# [What the exercise asks]
The entries below contain pictures. Write out only the lines from the line with "left shoulder: (537, 601)" up to and including the line with "right back paw: (338, 702)", exactly, without them.
Start of Data supplied
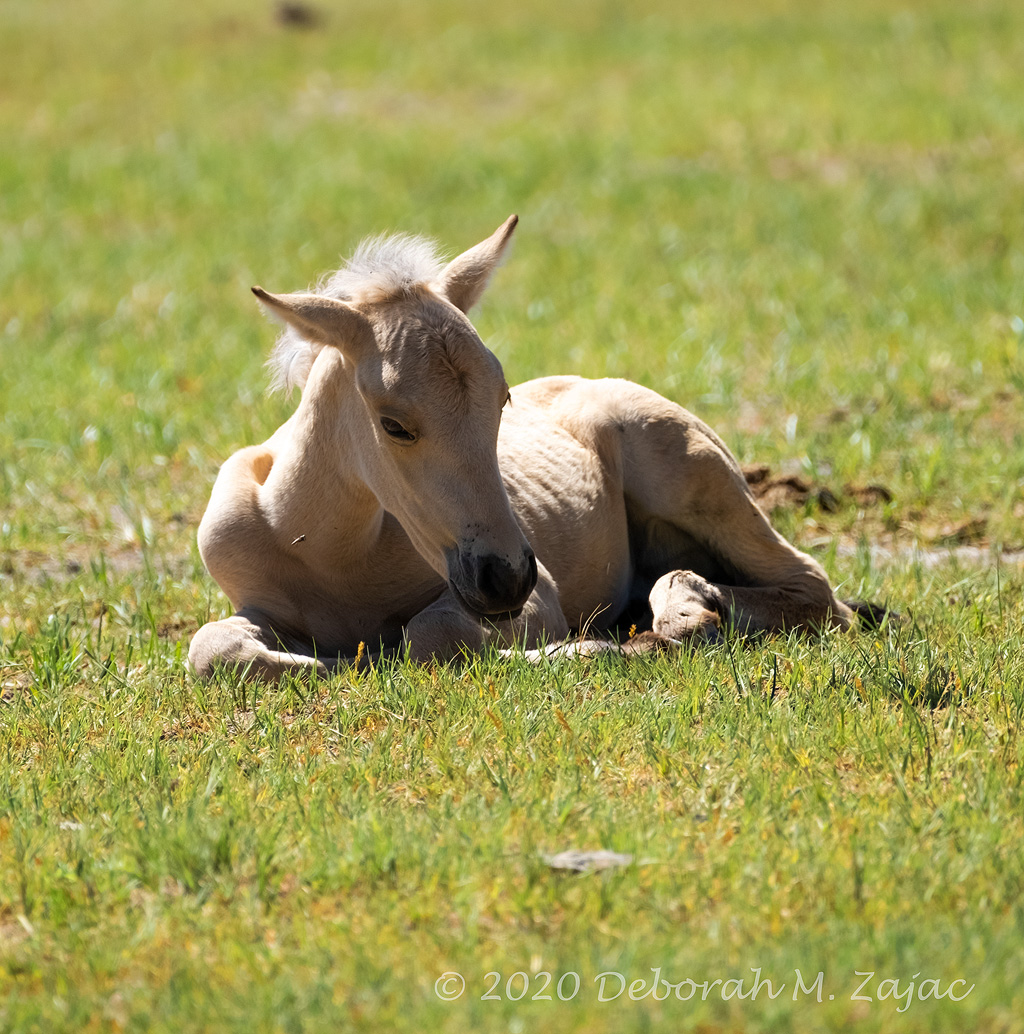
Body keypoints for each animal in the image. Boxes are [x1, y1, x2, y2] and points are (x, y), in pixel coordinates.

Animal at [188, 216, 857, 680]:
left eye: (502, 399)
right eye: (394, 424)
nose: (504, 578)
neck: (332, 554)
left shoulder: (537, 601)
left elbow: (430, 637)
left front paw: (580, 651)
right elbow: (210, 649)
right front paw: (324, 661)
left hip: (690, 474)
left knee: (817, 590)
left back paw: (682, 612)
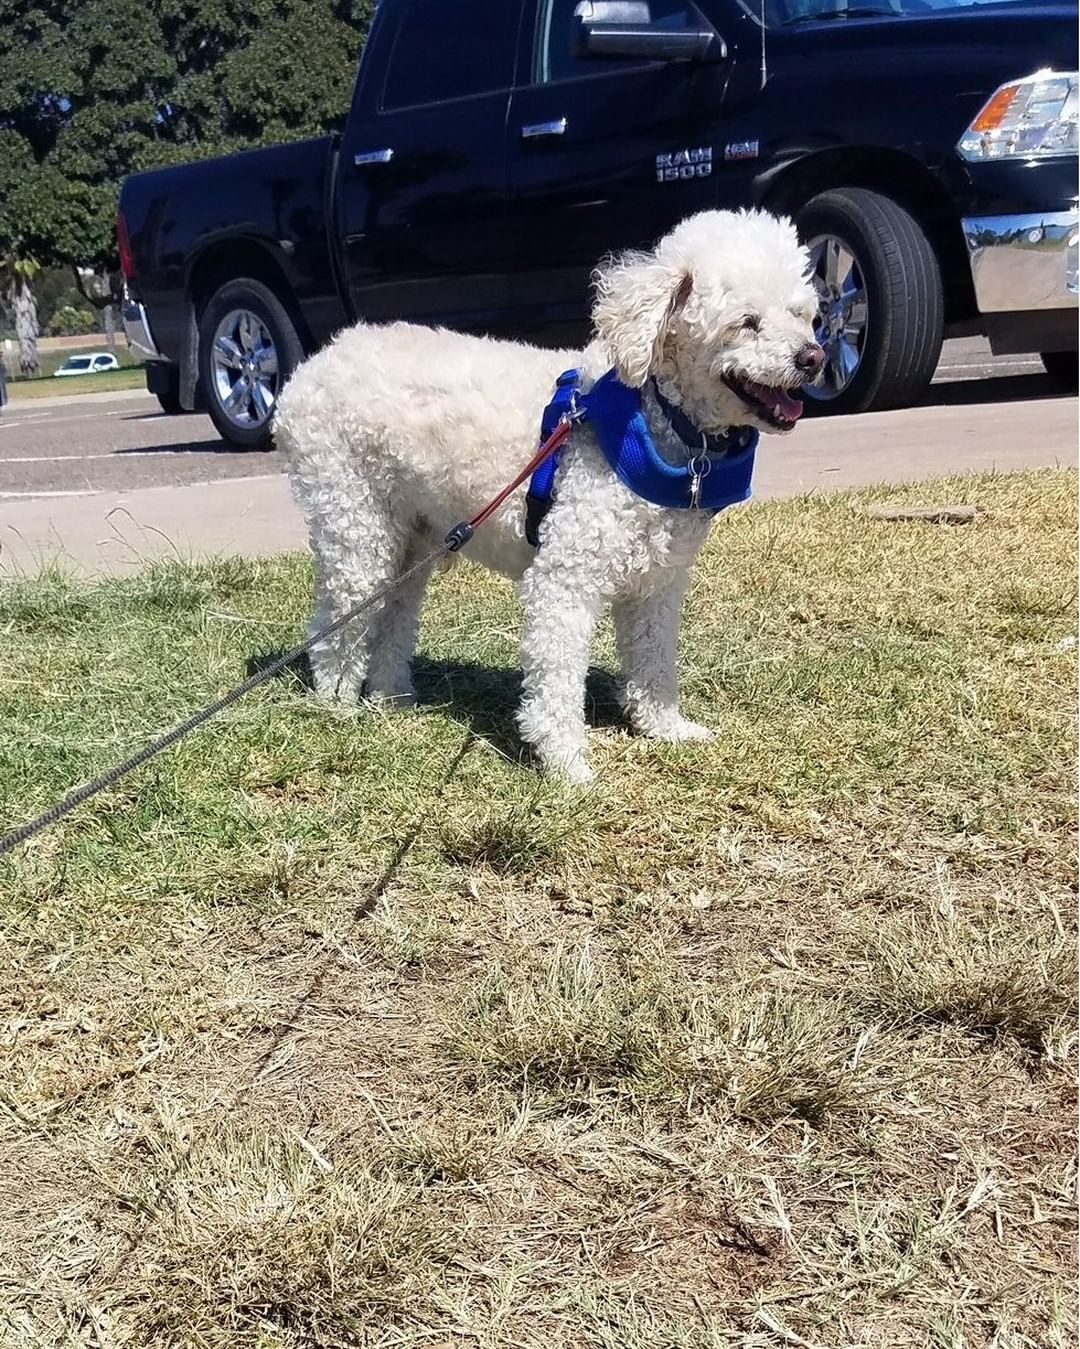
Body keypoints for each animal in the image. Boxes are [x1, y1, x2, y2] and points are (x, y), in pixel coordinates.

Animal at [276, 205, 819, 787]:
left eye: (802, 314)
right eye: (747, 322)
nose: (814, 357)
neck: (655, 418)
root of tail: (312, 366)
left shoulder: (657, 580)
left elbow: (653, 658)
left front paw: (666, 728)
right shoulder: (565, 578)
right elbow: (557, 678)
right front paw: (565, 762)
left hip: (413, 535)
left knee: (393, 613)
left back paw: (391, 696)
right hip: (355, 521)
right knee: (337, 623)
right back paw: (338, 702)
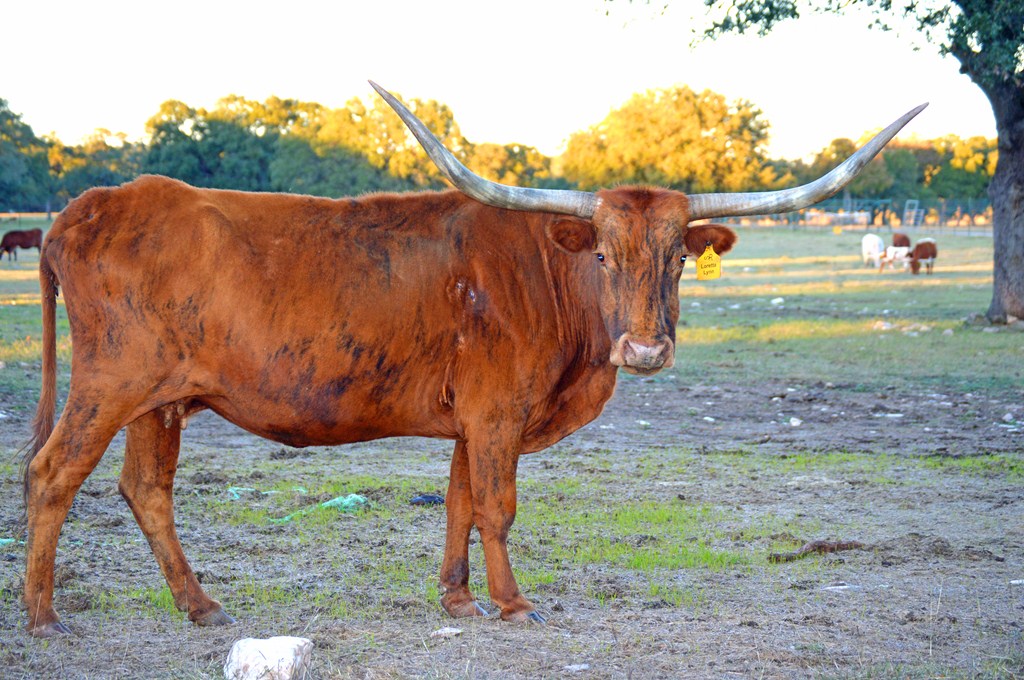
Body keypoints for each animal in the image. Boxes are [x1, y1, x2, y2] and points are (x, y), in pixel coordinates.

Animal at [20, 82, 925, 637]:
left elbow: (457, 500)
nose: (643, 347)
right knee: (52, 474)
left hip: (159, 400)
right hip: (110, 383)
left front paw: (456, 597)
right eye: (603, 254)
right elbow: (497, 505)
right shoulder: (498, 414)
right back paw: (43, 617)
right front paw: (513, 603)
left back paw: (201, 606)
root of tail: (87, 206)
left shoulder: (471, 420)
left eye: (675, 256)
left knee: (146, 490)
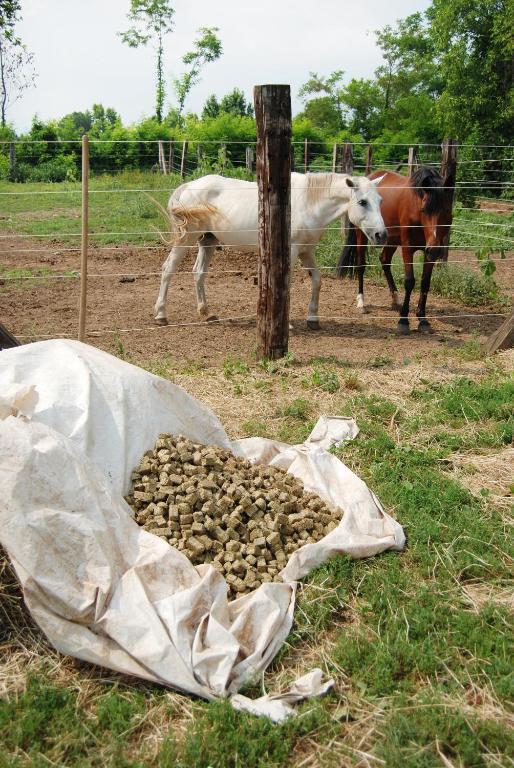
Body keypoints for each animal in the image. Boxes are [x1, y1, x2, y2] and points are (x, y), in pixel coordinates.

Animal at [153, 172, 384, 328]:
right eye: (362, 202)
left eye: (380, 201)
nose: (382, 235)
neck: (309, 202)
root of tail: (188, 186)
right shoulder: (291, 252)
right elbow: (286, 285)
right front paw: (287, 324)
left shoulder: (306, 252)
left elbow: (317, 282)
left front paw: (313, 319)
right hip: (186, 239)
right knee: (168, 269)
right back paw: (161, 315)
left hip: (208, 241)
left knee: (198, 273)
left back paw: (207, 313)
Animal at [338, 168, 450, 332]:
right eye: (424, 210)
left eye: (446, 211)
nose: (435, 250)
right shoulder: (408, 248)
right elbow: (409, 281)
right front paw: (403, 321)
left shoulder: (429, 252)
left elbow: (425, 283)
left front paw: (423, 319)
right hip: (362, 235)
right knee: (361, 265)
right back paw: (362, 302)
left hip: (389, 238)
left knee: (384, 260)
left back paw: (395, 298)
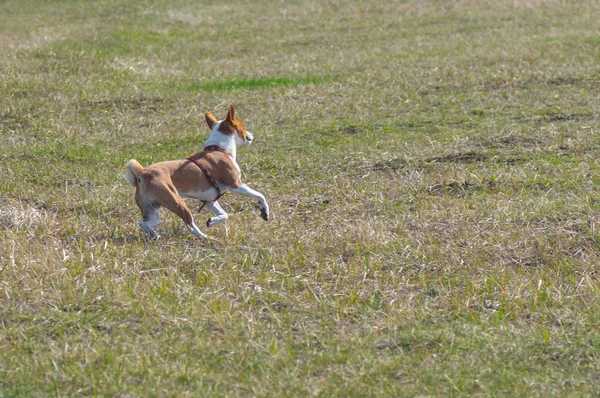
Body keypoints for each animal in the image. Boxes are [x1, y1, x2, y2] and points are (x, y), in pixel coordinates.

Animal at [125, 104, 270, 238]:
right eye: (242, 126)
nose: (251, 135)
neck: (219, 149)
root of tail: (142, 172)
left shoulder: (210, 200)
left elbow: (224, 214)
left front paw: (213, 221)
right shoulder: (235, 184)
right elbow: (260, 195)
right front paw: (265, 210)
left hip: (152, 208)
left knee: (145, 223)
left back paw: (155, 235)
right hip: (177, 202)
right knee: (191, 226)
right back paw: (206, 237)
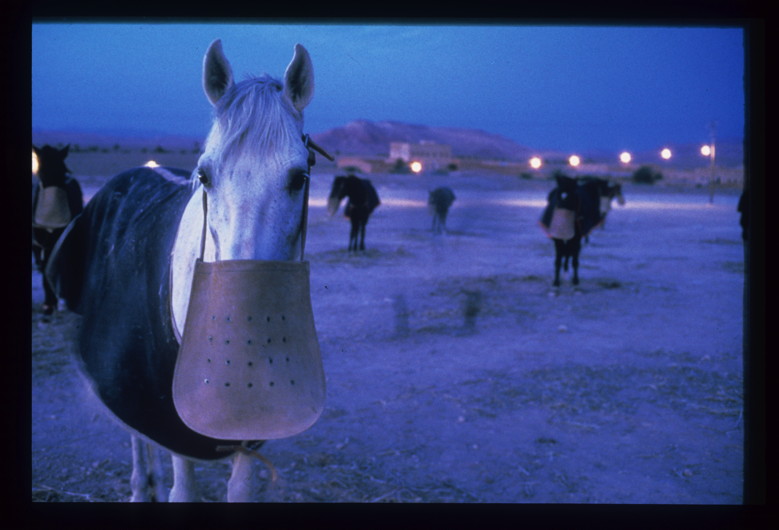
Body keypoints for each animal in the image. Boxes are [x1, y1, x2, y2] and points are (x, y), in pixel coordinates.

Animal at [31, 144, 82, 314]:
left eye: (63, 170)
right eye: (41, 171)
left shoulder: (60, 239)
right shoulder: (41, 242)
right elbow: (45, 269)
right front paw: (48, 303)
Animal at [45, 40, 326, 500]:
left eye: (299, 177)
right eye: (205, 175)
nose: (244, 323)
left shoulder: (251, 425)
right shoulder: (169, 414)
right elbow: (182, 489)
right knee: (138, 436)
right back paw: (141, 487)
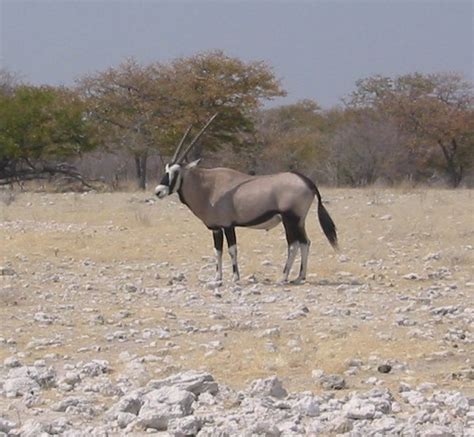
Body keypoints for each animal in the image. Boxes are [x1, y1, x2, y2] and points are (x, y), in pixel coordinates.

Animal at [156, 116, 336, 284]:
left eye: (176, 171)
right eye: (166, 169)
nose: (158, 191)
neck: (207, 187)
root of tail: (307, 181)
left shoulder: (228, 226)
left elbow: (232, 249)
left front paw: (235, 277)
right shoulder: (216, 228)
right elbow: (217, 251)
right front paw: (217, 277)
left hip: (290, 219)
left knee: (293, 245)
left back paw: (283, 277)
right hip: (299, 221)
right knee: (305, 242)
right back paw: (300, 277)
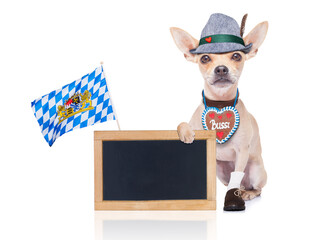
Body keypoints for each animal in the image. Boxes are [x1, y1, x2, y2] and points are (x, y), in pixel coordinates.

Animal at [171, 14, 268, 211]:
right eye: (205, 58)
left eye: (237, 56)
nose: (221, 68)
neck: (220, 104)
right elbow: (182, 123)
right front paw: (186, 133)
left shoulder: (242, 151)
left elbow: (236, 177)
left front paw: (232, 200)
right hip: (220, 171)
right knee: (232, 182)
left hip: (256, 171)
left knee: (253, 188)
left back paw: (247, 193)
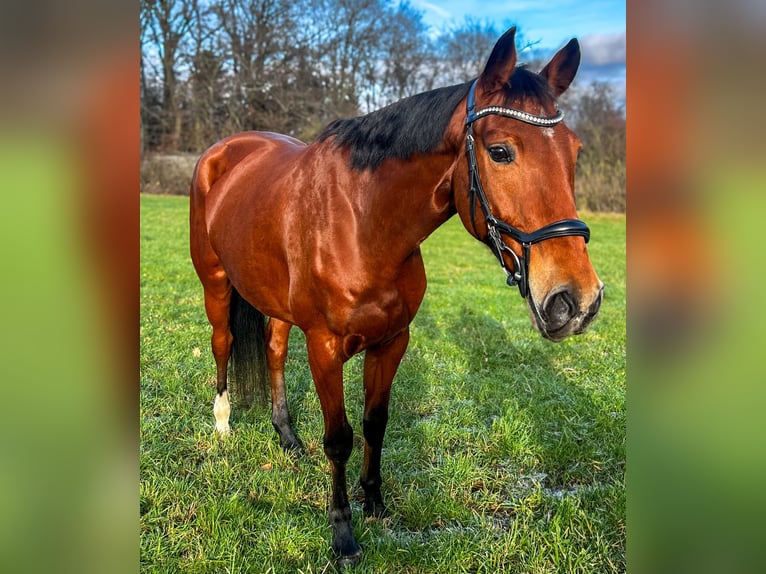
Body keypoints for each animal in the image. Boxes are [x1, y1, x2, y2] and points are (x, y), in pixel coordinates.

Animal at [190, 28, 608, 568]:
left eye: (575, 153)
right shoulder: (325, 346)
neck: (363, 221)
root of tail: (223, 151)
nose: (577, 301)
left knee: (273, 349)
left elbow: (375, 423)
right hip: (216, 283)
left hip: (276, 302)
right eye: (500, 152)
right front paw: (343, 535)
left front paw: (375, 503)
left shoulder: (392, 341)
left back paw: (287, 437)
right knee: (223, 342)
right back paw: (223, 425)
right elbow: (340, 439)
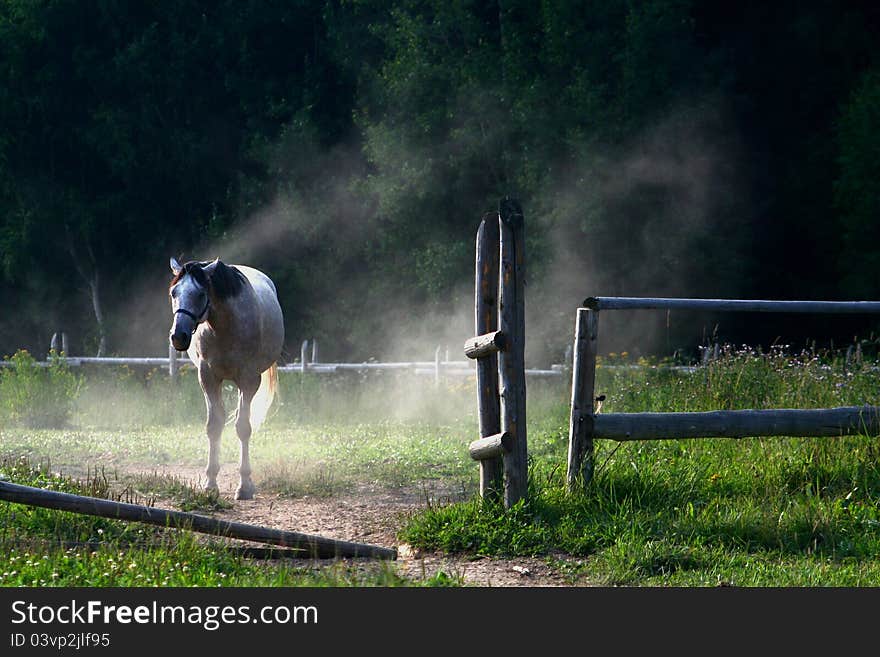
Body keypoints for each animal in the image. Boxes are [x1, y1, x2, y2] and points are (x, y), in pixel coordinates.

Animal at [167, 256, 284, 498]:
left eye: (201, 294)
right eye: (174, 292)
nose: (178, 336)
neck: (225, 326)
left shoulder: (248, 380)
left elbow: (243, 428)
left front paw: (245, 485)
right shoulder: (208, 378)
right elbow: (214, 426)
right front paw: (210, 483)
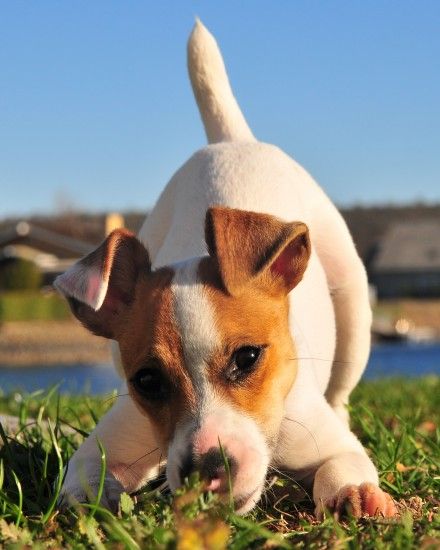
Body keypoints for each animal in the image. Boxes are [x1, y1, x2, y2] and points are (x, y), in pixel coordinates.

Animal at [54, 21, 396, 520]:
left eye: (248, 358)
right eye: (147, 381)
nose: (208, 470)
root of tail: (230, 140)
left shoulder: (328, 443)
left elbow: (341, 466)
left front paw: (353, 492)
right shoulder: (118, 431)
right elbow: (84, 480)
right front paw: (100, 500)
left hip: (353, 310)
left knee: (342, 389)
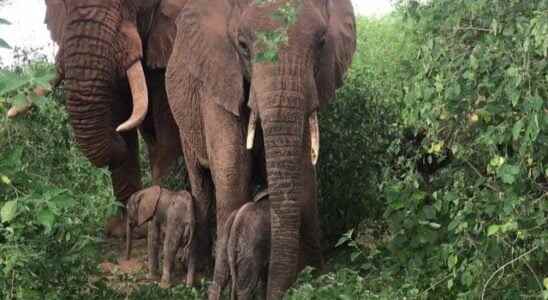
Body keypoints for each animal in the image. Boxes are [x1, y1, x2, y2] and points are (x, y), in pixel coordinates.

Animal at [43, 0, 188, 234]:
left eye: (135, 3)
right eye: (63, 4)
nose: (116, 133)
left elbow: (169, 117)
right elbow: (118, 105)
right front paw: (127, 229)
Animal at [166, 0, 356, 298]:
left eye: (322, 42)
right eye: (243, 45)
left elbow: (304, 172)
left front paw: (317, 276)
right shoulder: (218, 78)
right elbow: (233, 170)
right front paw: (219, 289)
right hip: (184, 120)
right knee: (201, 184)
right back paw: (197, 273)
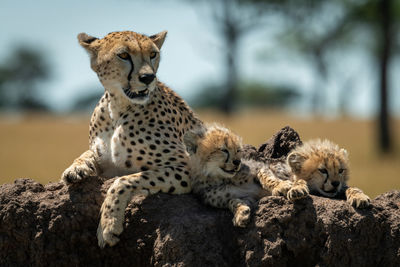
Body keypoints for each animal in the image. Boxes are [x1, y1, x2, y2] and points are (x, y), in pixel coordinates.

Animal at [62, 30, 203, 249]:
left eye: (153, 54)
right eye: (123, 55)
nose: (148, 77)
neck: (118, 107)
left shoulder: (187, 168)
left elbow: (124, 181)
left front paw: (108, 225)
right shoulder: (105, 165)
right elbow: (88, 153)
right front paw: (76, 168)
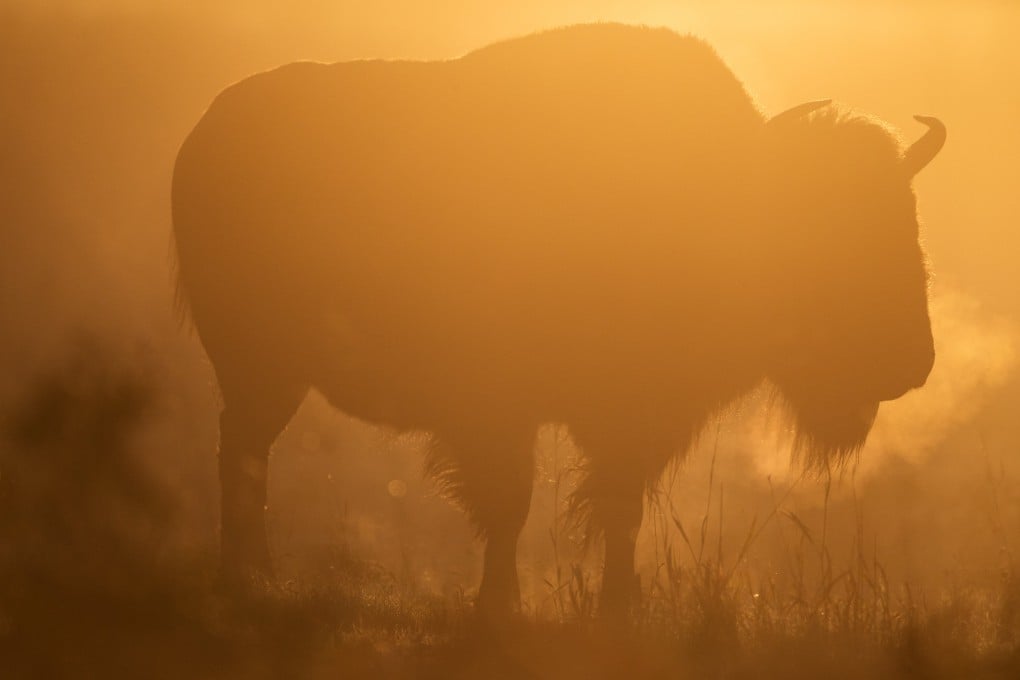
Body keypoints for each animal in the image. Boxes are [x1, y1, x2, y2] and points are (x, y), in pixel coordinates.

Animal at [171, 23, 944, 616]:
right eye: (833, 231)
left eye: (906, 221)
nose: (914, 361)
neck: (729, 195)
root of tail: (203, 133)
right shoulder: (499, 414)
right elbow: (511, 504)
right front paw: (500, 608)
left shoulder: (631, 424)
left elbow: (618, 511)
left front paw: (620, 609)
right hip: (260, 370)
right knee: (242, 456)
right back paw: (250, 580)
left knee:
End of Data supplied
# [Answer]
left shoulder: (537, 601)
left elbow: (430, 637)
left front paw: (580, 651)
right elbow: (210, 649)
right front paw: (324, 661)
left hip: (690, 474)
left knee: (817, 590)
left back paw: (682, 612)
Body keypoints for each animal in the image. Boxes are [x1, y1, x2, y2] and points are (x, y), in pixel coordinates.

Animal at [276, 205, 819, 787]:
left eye: (802, 314)
right eye: (747, 322)
nose: (814, 357)
neck: (655, 418)
root of tail: (312, 366)
left shoulder: (657, 580)
left elbow: (653, 658)
left front paw: (666, 728)
right shoulder: (565, 578)
right elbow: (557, 678)
right front paw: (565, 762)
left hip: (413, 535)
left knee: (393, 613)
left back paw: (391, 696)
right hip: (355, 521)
right knee: (337, 623)
right back paw: (338, 702)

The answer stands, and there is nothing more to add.